The oral histories so collected also help understand:
*Conflict between two development ideologies- GDP and for profits vs. sustainable development based on equity and justice.
* Conflict between two world views
*Conflict between two life styles, cultures, traditions within a Nation
* Conflict between development planners and technocrats vs. people’s traditional wisdom and knowledge.

The oral histories of the Narmada struggle also give us an insight as to how displacement and rehabilitation of victims of development are seen in a narrow sense by the development planners.

The voices of the people help us understand that for those uprooted in the name of development, it is not just about compensation and rehabilitation but it is about:
*People’s participation in development planning.
*Right to know.
*Consent of the people.

Besides, through these oral histories, it is possible to understand the relation that people have with the Narmada River, their cultural ethos, traditions, socio-economic practices, resource based sustainable livelihoods and challenges therein, languages, festivals, beliefs and what the forests and common property resources mean to the people living on the banks of the Narmada. The oral histories bring to the fore the Narmada valley as one of the oldest and one of the richest river valley civilisations and its historical and archaeological significance.

Importantly, the oral history of the Narmada struggle helps understand how the people of the Narmada valley fought to preserve their way of life, their world view, their lands, homes, forests and the River Narmada herself from the onslaught of “development” and the many challenges there in. 

The oral histories presented here contain records of one the most important social and environmental movements of Independent India. These interviews record the experiences and insights of the struggle as seen from within by its most active members. These interviews contain voices of those who are rarely heard.

One of the important features of these oral histories is that as the interviewer and most of the interviewees had worked together in the NBA for several years in challenging circumstances, there existed a bond and a trust between the two.

This was crucial for free sharing of one’s life, one’s role, many details of the struggle, the highs and the lows of the movement and personal views and thoughts of those directly involved in the struggle. 

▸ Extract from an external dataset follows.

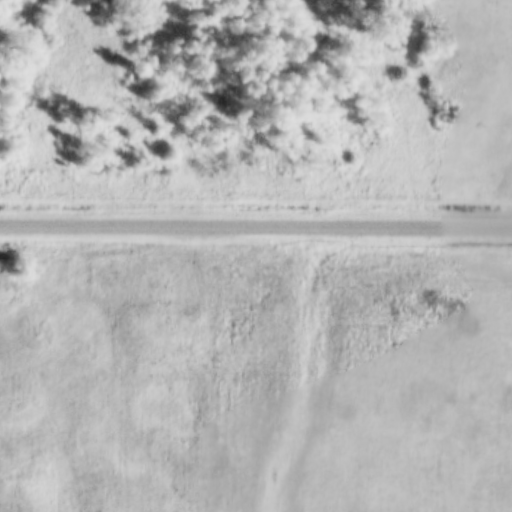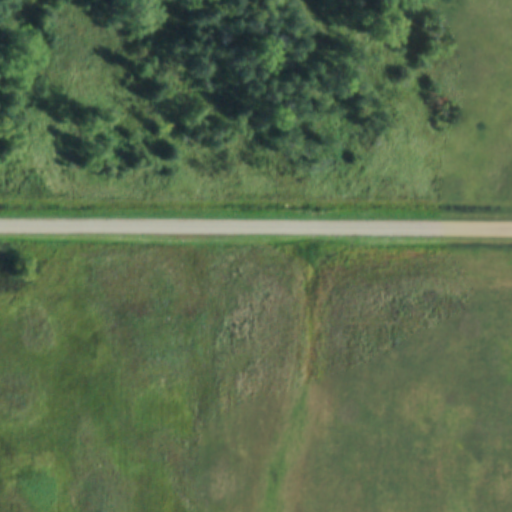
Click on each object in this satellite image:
road: (256, 228)
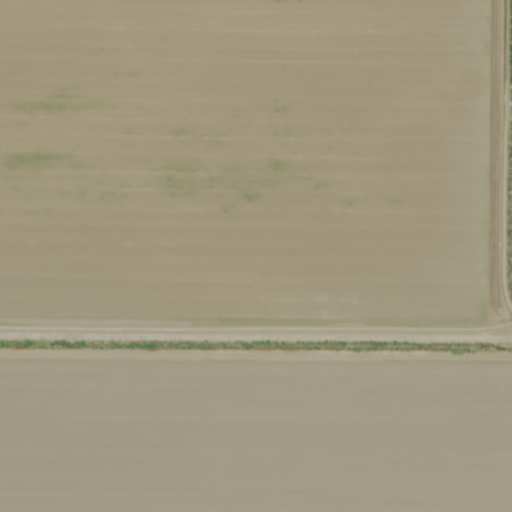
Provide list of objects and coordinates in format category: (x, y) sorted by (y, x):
crop: (255, 256)
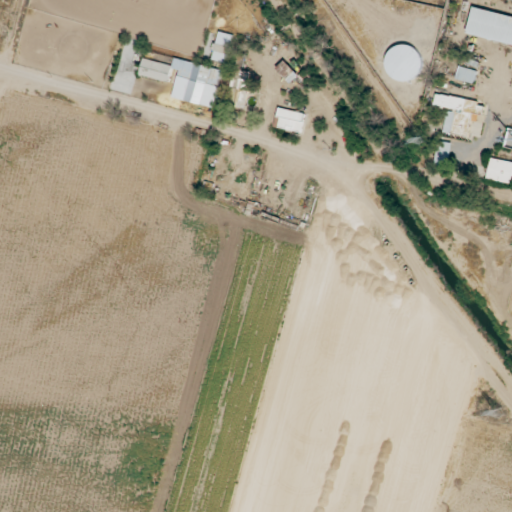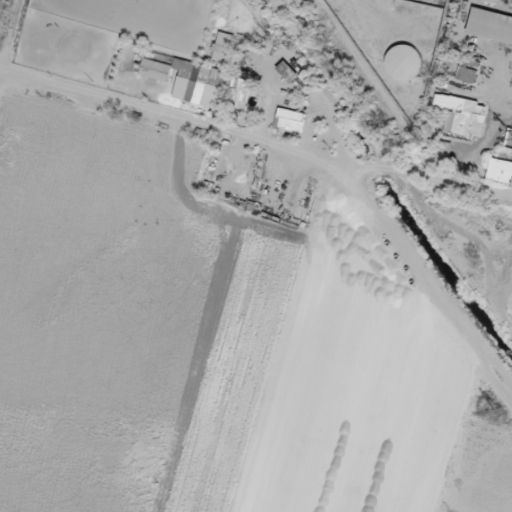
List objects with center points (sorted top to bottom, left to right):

social and environmental movements
Photo Source : Unknown

Finally, the oral history of the Narmada movement helps us understand the profound influences people’s struggles have had on the large dams and development debate the world over. It helps us understand the people, communities, environment, culture, heritage, traditions of the Narmada valley and the changing notions of development in the process of nation building. It helps us understand the people’s struggle for sustainable development and its many intricacies. These oral histories are not only a rich source for students of history but these voices of resistance and loss will help influence the development planners to plan projects that have smaller ecological, cultural, social, economic footprints. It will help influence those in power to not build the remaining dams that have been planned on the Narmada to protect the Narmada River Valley as our national heritage. It could also help to build a case to decommission some of the destructive dams that have not helped to achieve even fifty percentages of benefits these were set out to.